In the second cytogenetic assay , human lymphocytes were exposed for 24 hours in the absence of S9-mix at 10, 50, 75, 100, 125, 150, 200 and 250 µg/mL culture medium: no appropriate dose levels could be selected for scoring of micronuclei since at the concentration of 200 µg/mL not enough cytotoxicity was observed (11%), whereas the next higher concentration of 250 µg/mL was too toxic for scoring (cell lysis). The experiment was repeated in cytogenetic assay 2A at 10, 100, 150, 200, 210, 220, 230, 240 and 250 µg/mL culture medium: no appropriate dose levels could be selected for scoring of micronuclei since no dose level was available with a cytotoxicity of 55 ± 5%. The experiment was repeated in cytogenetic assay 2B at  10, 100, 150, 170, 190, 210, 230 and 250 µg/mL culture medium: no appropriate dose levels could be selected for scoring of micronuclei since at the concentration of 190 µg/mL not enough cytotoxicity was observed (8%), whereas the next higher concentration of 210 µg/mL was too toxic for scoring (cell lysis). The experiment will be repeated at 100, 150, 180, 185, 190, 195, 200, 205, 210 and 215 µg/mL culture medium.
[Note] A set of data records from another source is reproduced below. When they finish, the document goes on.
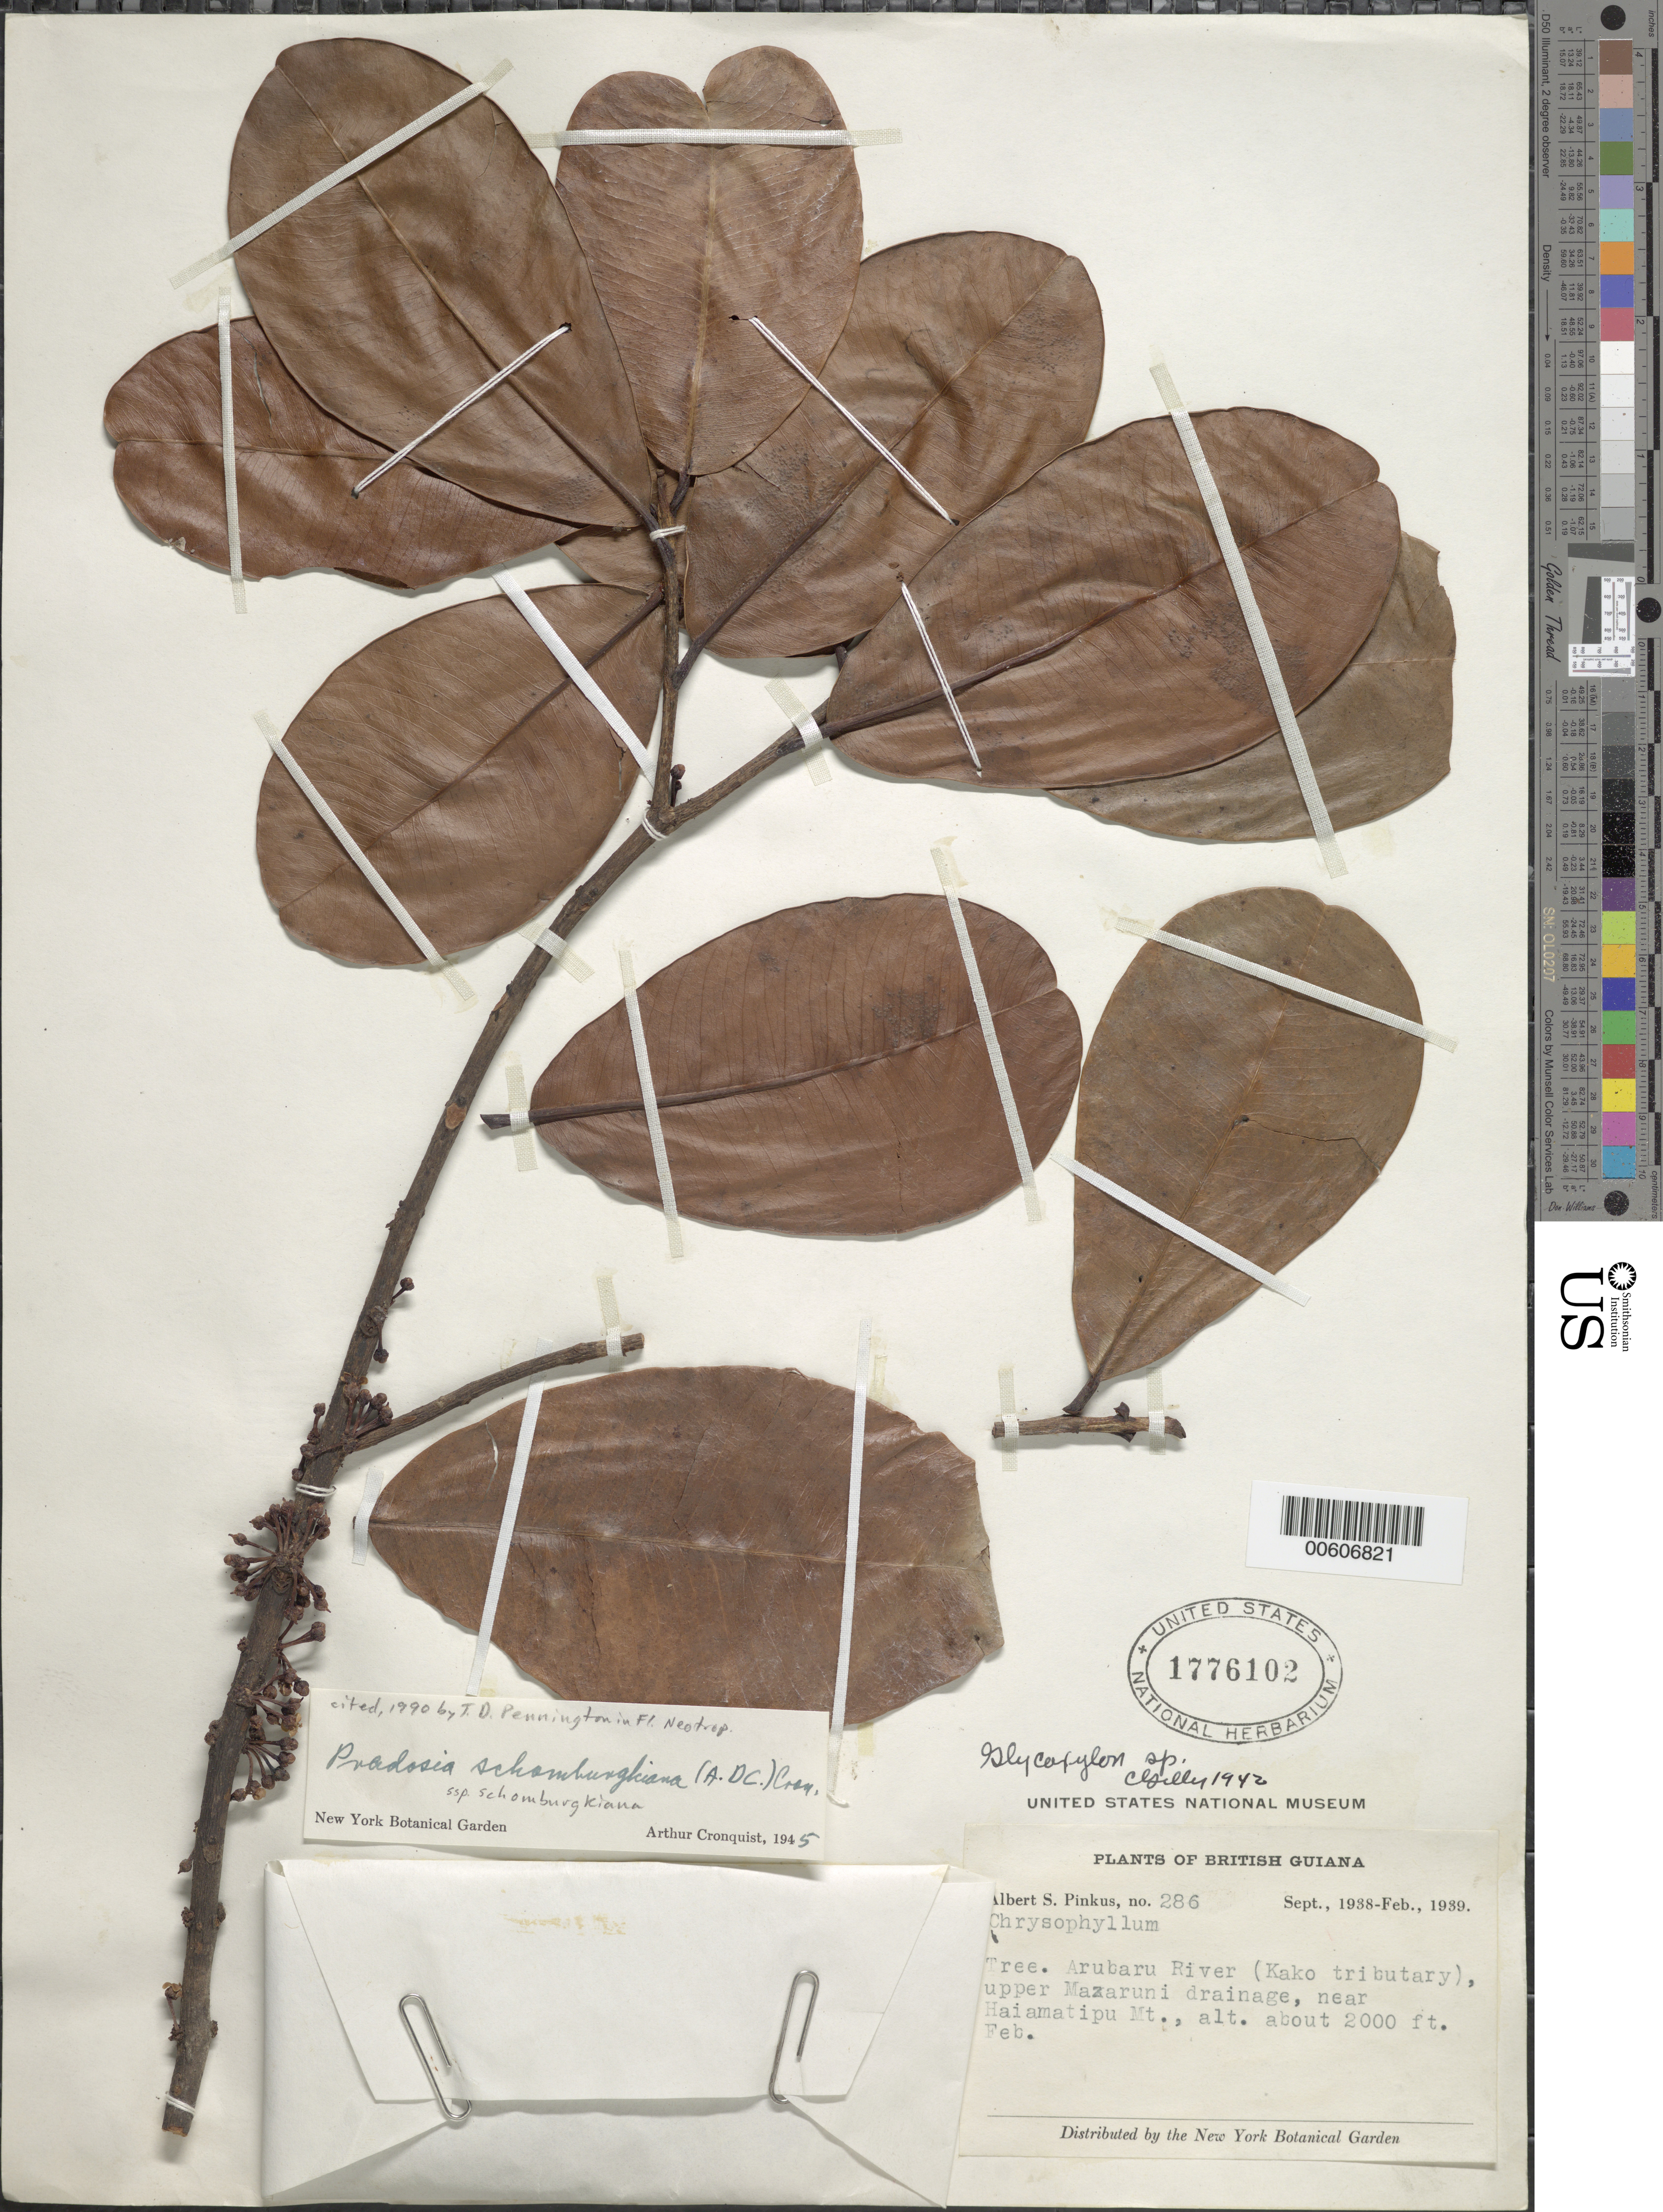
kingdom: Plantae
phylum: Tracheophyta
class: Magnoliopsida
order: Ericales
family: Sapotaceae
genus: Pradosia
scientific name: Pradosia schomburgkiana subsp. schomburgkiana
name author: (A. DC.) Cronq.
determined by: Pennington, T. D., (K)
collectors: A. Pinkus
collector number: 286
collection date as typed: Feb-39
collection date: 1939-02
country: Guyana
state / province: Cuyuni-Mazaruni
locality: Arabaru R. (Kako trib.), upper Mazaruni drainage, near Haiamatipu Mt.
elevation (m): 600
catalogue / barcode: US 1776102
A key in vitro micronucleus study was still available for a structurally similar test substance Sodium bis (C11-14-isoalkyl, C13-rich) sulfosuccinate (CAS number 848588-96-5). Justification for this read across is separately attached in Section 13. This sudy was conducted using human peripheral lymphocytes both in the presence and absence of metabolic activation by a rat liver post-mitochondrial fraction (S9 mix) from Aroclor 1254 induced animals (Flügge, 2013c). The test was carried out employing 2 exposure times without S9 mix: (4 hours and 20 hours) and one exposure time with S9 mix (repeated). The harvesting time was 24 hours after the end of exposure. Each treatment was conducted in duplicate. The test item was completely dissolved in aqua ad iniectabilia, which also served as the vehicle control. Based on a preliminary experiment, cytotoxicity was noted starting at a concentration of 250 µg test item/mL in the experiment without and with metabolic activation. Hence, 250µg/mL were employed as the top concentration for the main test without and with metabolic activation in two independent experiments, each (4-hour and 20-hour exposure). There was no increase in micronuclei up to the cytotoxic concentration when compared to control both with and without metabolic activation. Under the present test conditions, the test item tested up to cytotoxic concentrations, in the absence and in the presence of metabolic activation employing two exposure times (without S9) and one exposure time (with S9) revealed no indications of any chromosomal damage in the in vitro micronucleus test. In the same test, Mitomycin C and cyclophosphamide induced significant damage.

 

Justification for classification or non-classification

Based on these results and according to the EC Directive (No.93/21/EEC) and CLP (No. 1272/2008 of 16 December 2008), the test substance does not have to be classified and has no obligatory labelling requirement for genetic toxicity.